= Aim of the exercise =
Output each line of the material below as a JSON list of strings, one string per line, with blank lines skipped. Leave the pictures out of the list.

═════ Dataset rows

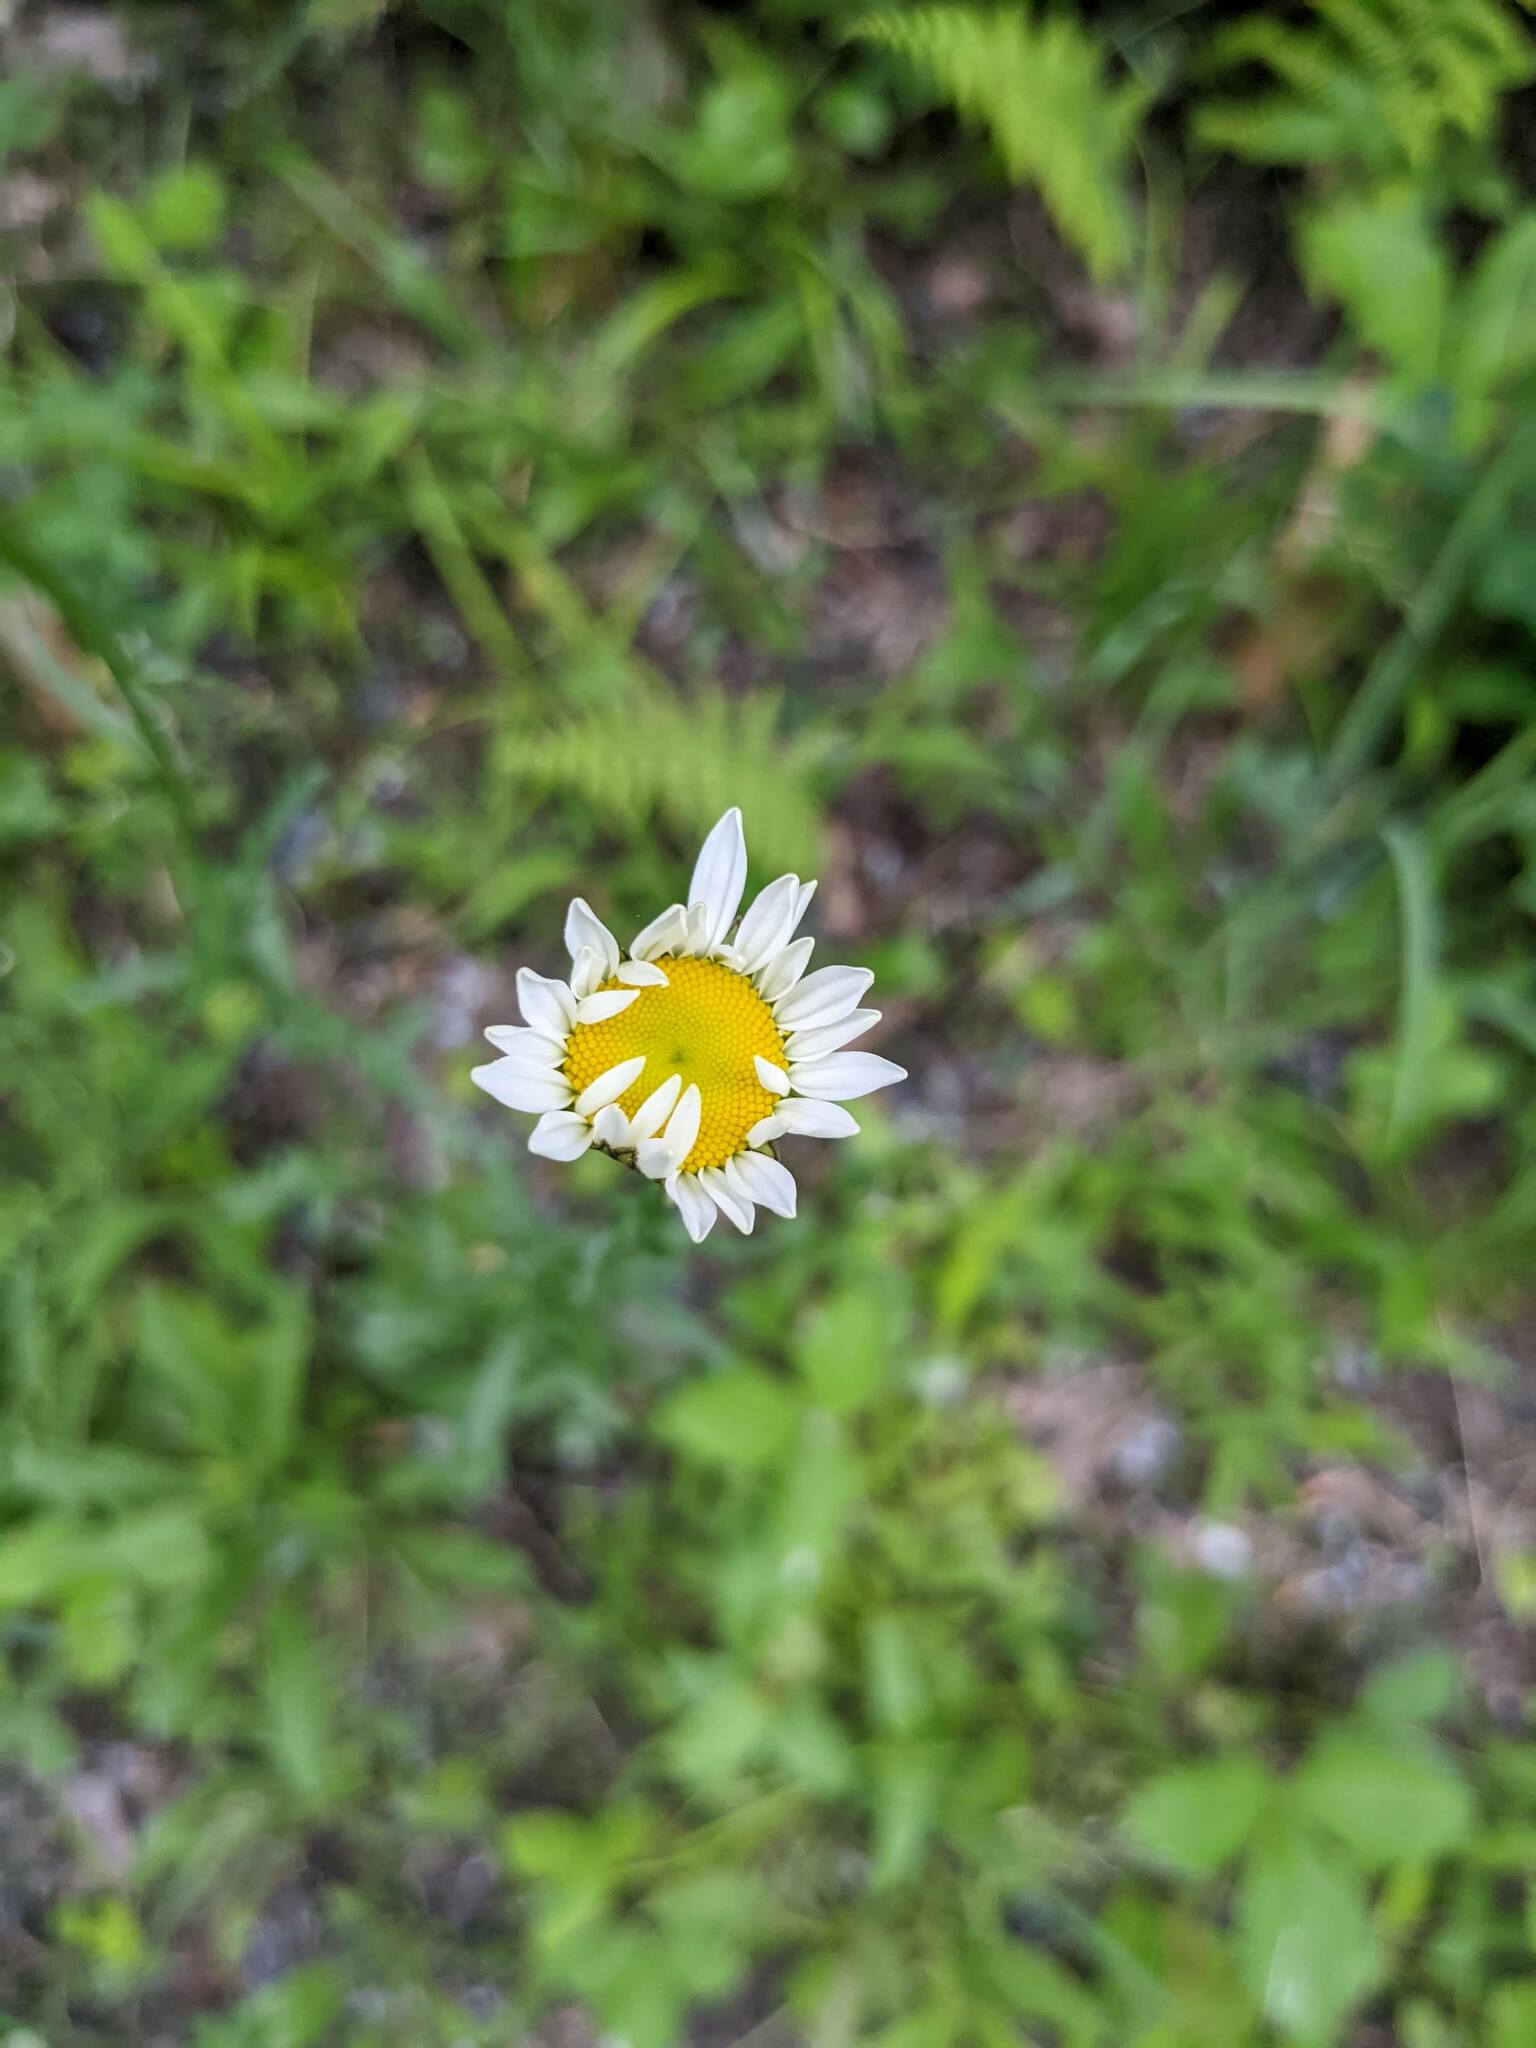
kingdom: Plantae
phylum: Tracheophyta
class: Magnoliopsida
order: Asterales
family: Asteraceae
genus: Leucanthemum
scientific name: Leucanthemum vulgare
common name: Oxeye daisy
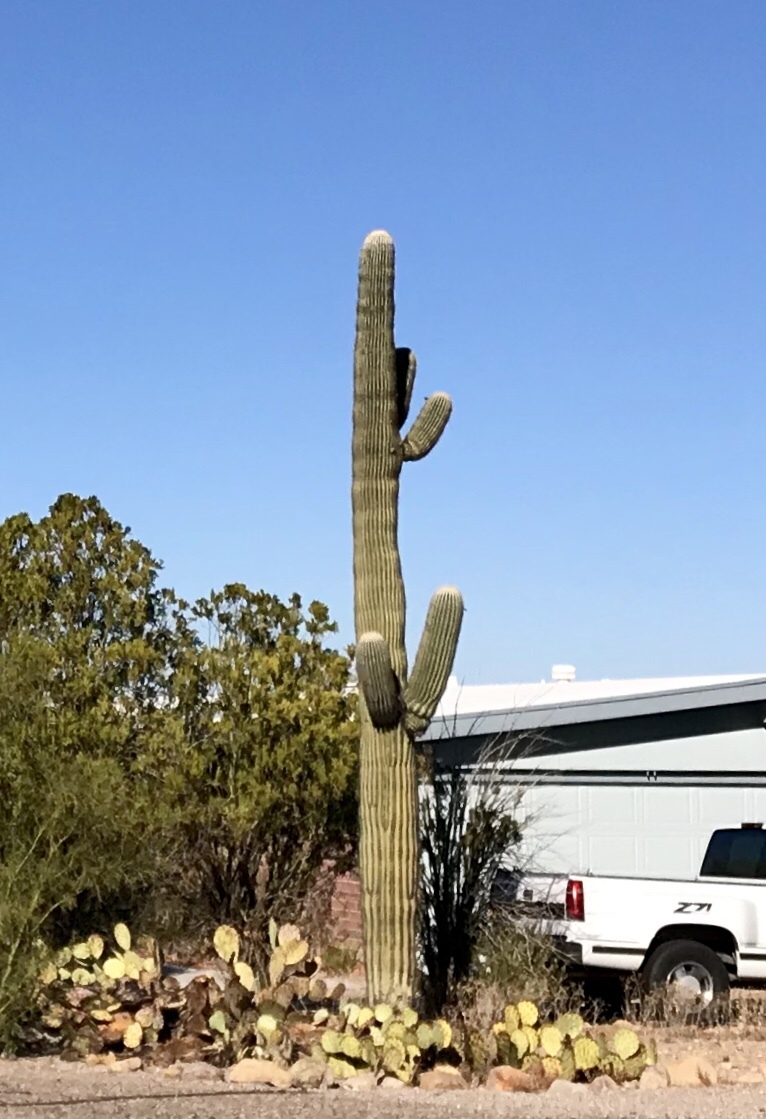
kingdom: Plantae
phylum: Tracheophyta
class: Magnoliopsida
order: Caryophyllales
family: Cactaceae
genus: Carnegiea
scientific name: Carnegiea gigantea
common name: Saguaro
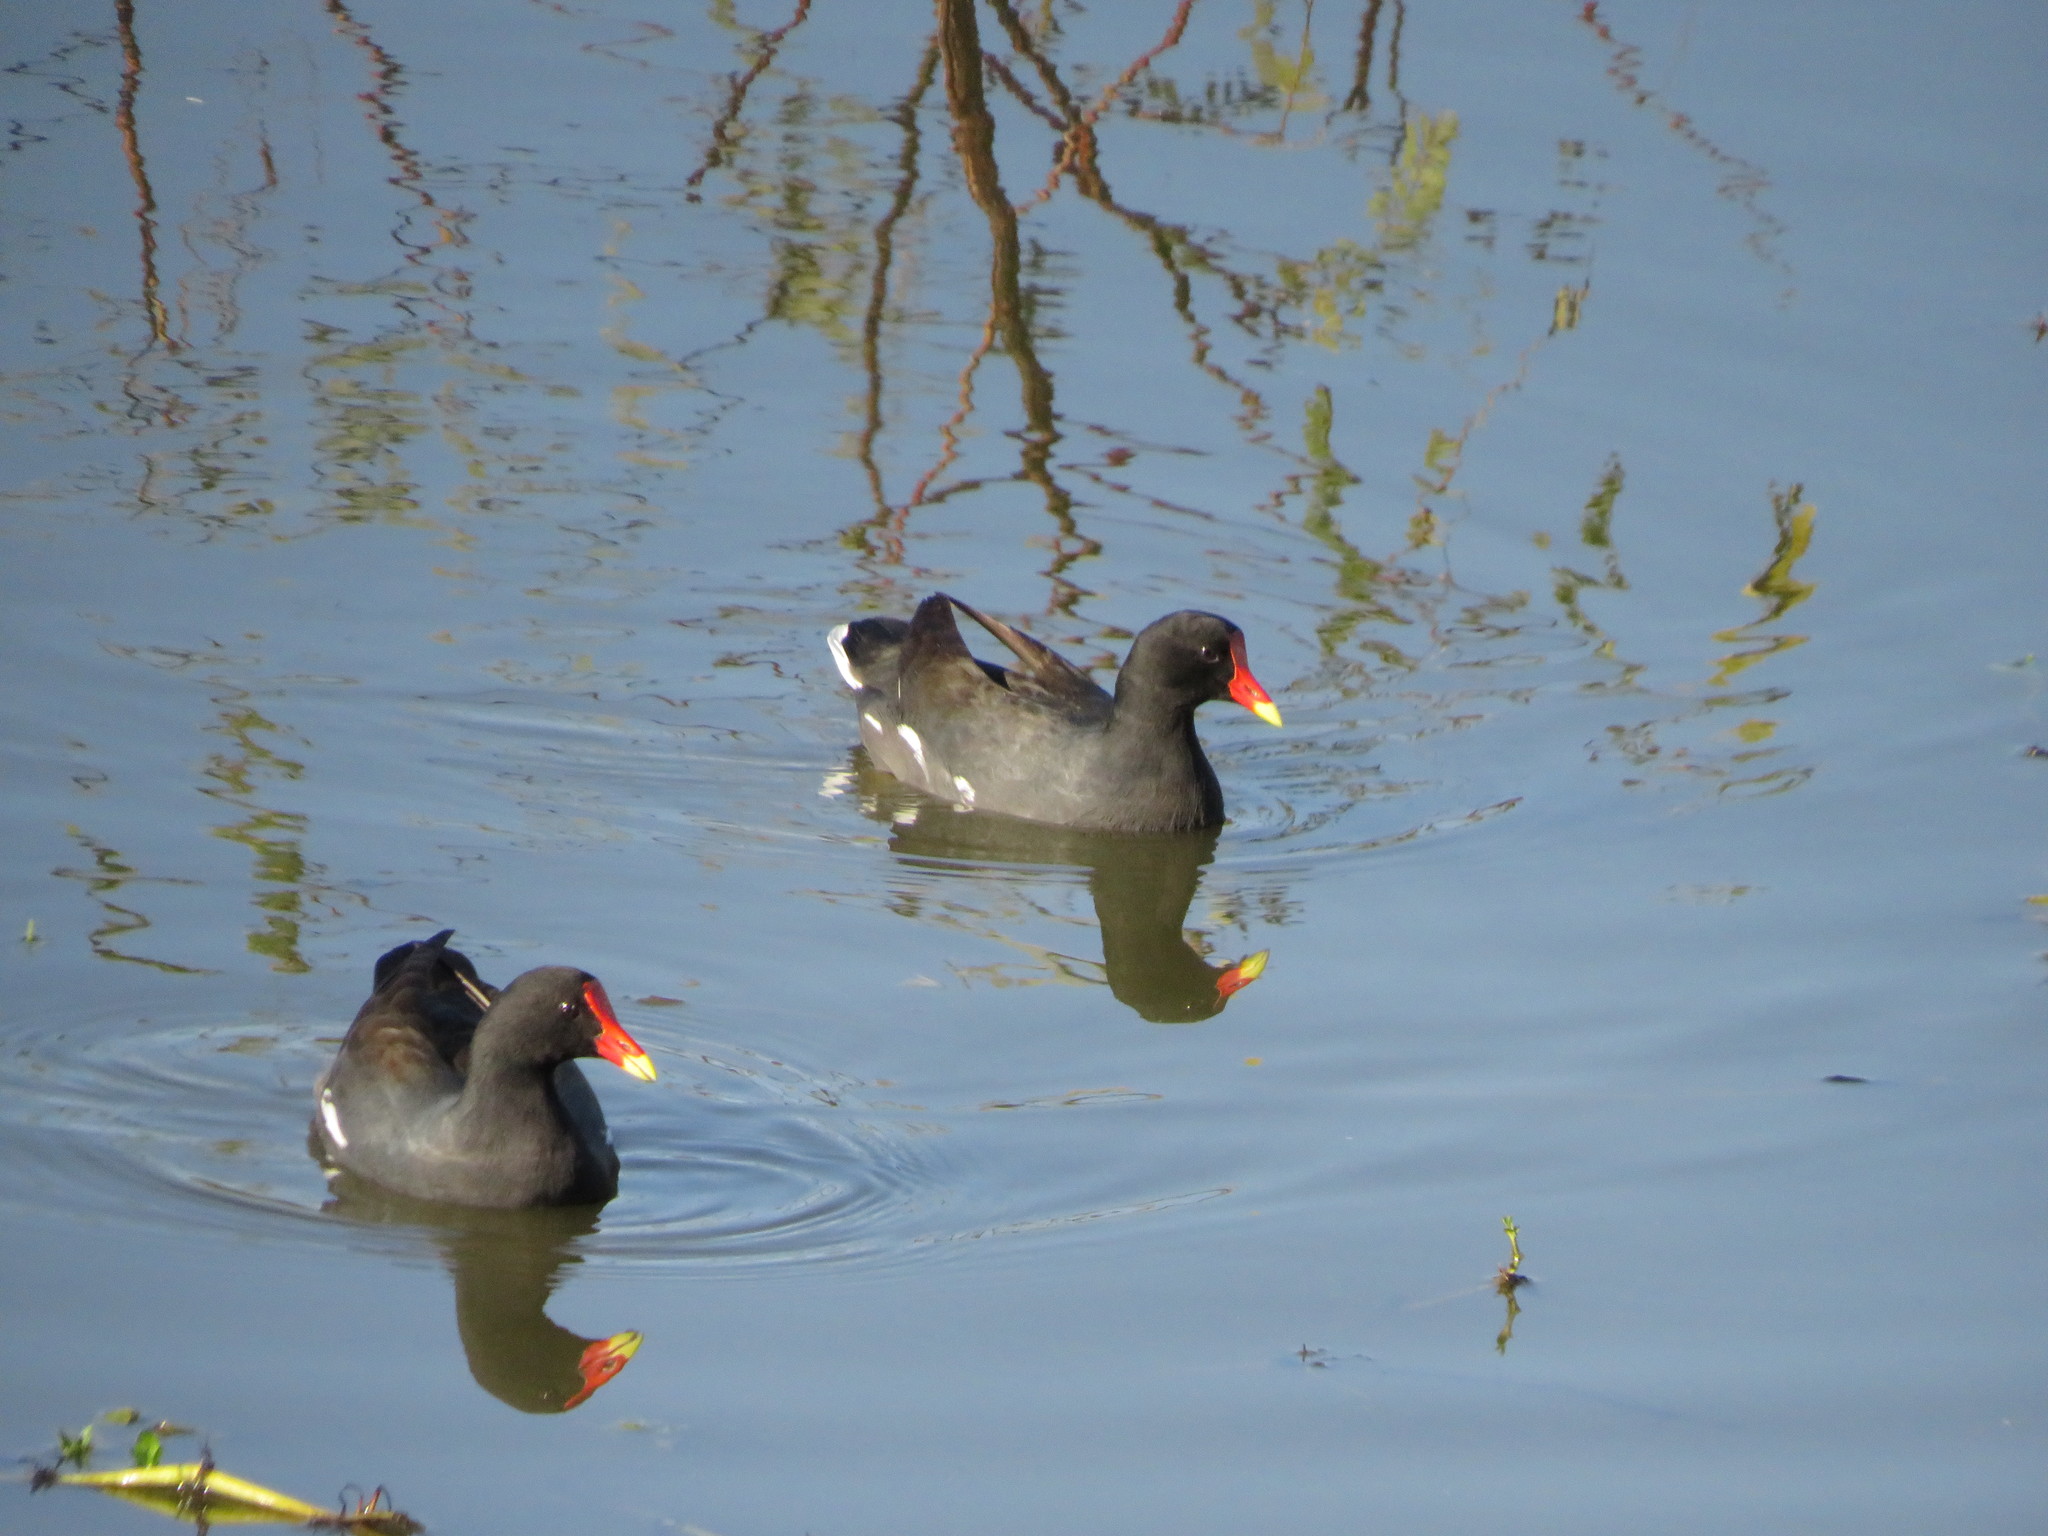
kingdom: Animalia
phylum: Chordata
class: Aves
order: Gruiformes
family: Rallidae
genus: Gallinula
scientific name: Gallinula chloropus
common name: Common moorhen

══════════

= Problem solution =
[
  "kingdom: Plantae",
  "phylum: Tracheophyta",
  "class: Magnoliopsida",
  "order: Asterales",
  "family: Asteraceae",
  "genus: Leucanthemum",
  "scientific name: Leucanthemum vulgare",
  "common name: Oxeye daisy",
  "kingdom: Plantae",
  "phylum: Tracheophyta",
  "class: Magnoliopsida",
  "order: Caryophyllales",
  "family: Cactaceae",
  "genus: Carnegiea",
  "scientific name: Carnegiea gigantea",
  "common name: Saguaro",
  "kingdom: Animalia",
  "phylum: Chordata",
  "class: Aves",
  "order: Gruiformes",
  "family: Rallidae",
  "genus: Gallinula",
  "scientific name: Gallinula chloropus",
  "common name: Common moorhen"
]